Former music director Jeffrey Kahane returns as pianist in Beethoven’s youthful first concerto; women of the Colorado Symphony Chorus shine in Holst's "The Planets," accompanied by stunning, state-of-the-art, NASA-generated images
Concertgoers can anticipate an inter-planetary journey with the Colorado Symphony at "The Planets – An HD Odyssey" as NASA-generated images and the mystic voices of the women of the Colorado Symphony Chorus bring Holst's The Planets to life in three upcoming concerts with renowned conductor Gilbert Varga. Former music director Jeffrey Kahane returns as pianist for Beethoven's lively, confident Piano Concerto No. 1 in C major in this all-star performance titled "Kahane & The Planets" on Friday, September 30, Saturday, October 1 and Sunday, October 2. Also featured on the program is Beethoven's vibrant and tremendous Overture to The Creatures of Prometheus. Tickets for this out-of-this-world concert experience are currently on sale and start from $19.
In its review of Kahane's 2009 performance as pianist with the Colorado Symphony, The Denver Post wrote, "He was in prime form as he made this music frolic, sashay and swing and, at times, seemed to transform his Steinway grand into a rollicking saloon piano. Almost hidden in all the fun is no shortage of technical challenges, and he handled them with aplomb." Concertgoers at "Kahane & The Planets" can look forward to nothing less than keyboard wizardry as Kahane returns to Boettcher Concert Hall.

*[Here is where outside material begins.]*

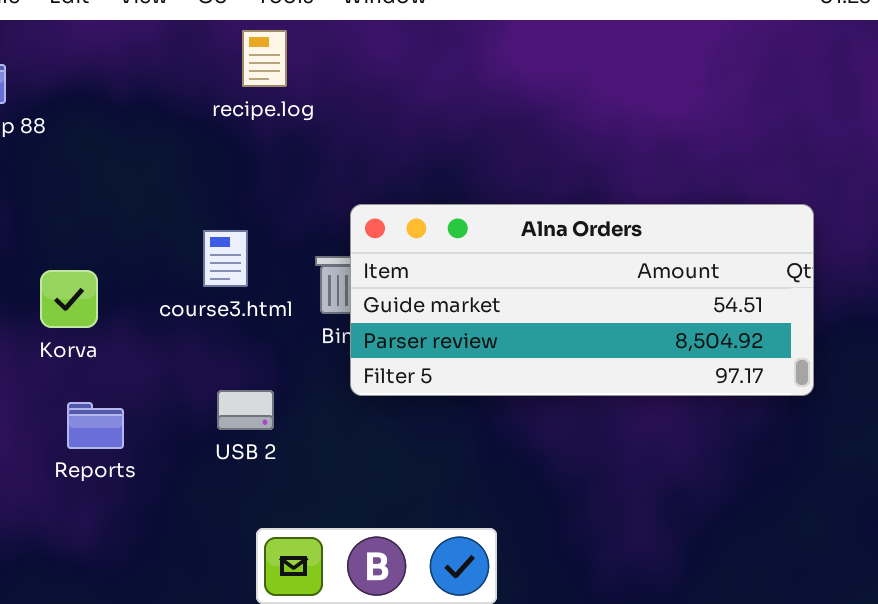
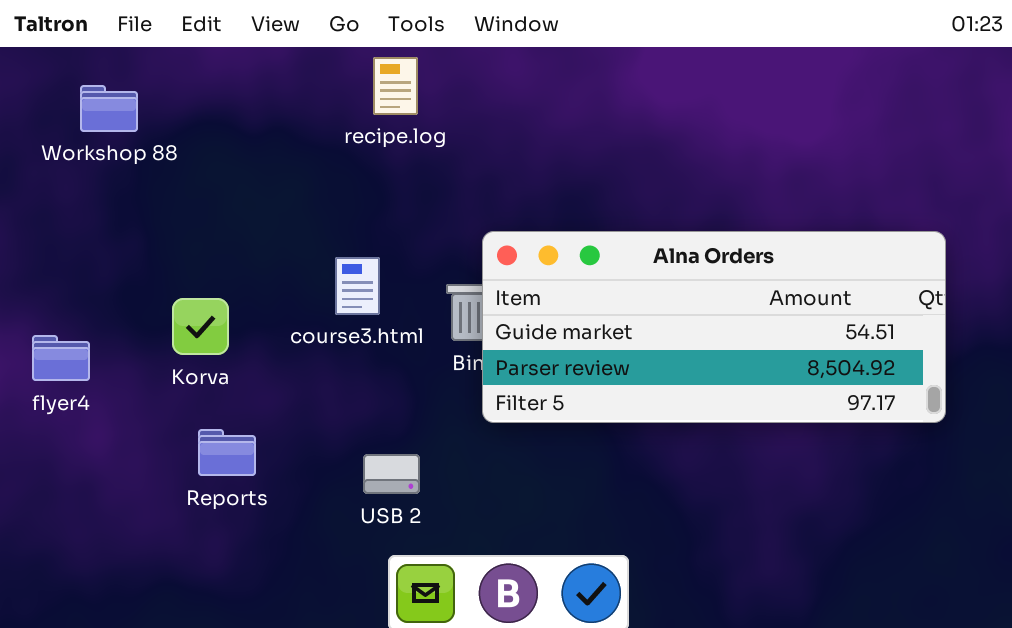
USB 2: [217,390,274,430] -> [363,454,420,494], moved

Presented for the first time in Colorado, "The Planets – An HD Odyssey" seamlessly blends the stunning visuals of NASA solar system photography with a live performance of Holst's ethereal masterpiece. While Holst's inspiration lay in astrology, the "marriage" of astronomical images with live performance adds a new dimension to The Planets that deepens the concert-going experience while evoking the grandeur of space. From Mars: The Bringer of War to Mercury: The Winged Messenger and Neptune: The Mystic, each of the seven movements is a wholly unique experience – not unlike the planets themselves.